Second, home visits by professional staff could be expanded to provide more preventive and supportive interventions to assist those in the home. Social support is a critical element of any supportive care and needs to be provided in an ongoing way to be effective. A third approach to intervention is to offer programs to address risk factors of the abusive care-giver. These may include counselling, groups programs, provision of respite care, substance abuse therapeutic programs, and helpline support services. Individual supportive counseling may be useful to reduce anxiety, stress, and depression in the carer, and cognitive-behavioral methods can be used to educate the carer about the reasons for a dependent person’s behavior, their needs, and developmental limitations. Such programs have been successful with abusive parents and could be adapted to elder abuse caregivers.
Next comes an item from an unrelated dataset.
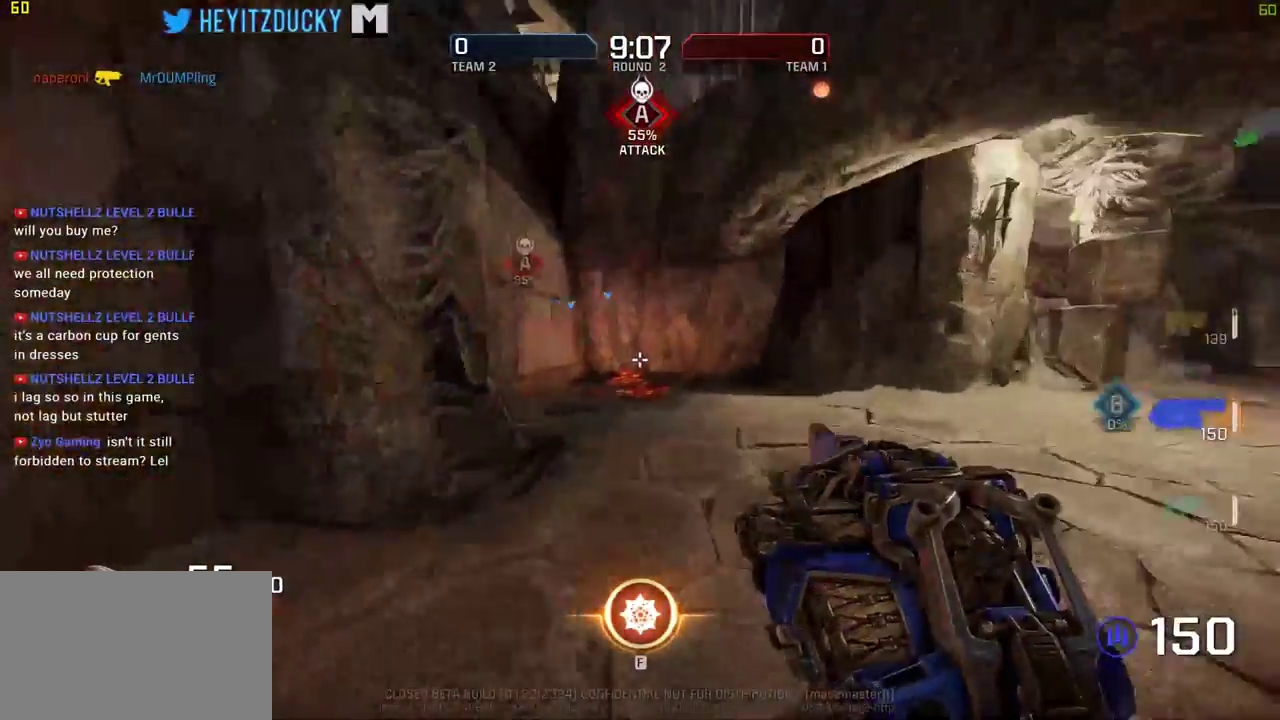
{"keys": ["w"], "mouse": [], "events": [[250, "d", "down"], [350, "d", "up"]]}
Drawing on evidence of successful parenting interventions for child abuse [85], it is suggested that supportive psychoeducational and therapeutic interventions that aim to support caregivers to undertake their demanding role would be useful for this population [157]. Both child and elder abuse occur in the context of a dependency relationship, where the needs of the dependent person (child or adult) need to take priority. These practices from the wider family violence field point to areas of potentially useful intervention and evaluation priorities.

11 Summary

This chapter has undertaken systematic review of elder abuse screening tools published in the 20-year period from 1995 to 2015. The review identified 33 measures that reported any psychometric evaluation in the period: 10 used primarily for population-based screening purposes, 16 for screening in health care settings, and a further 7 instruments developed to screen for elder neglect and self-neglect. Key issues related to screening for elder abuse are critically reviewed, and some future directions identified.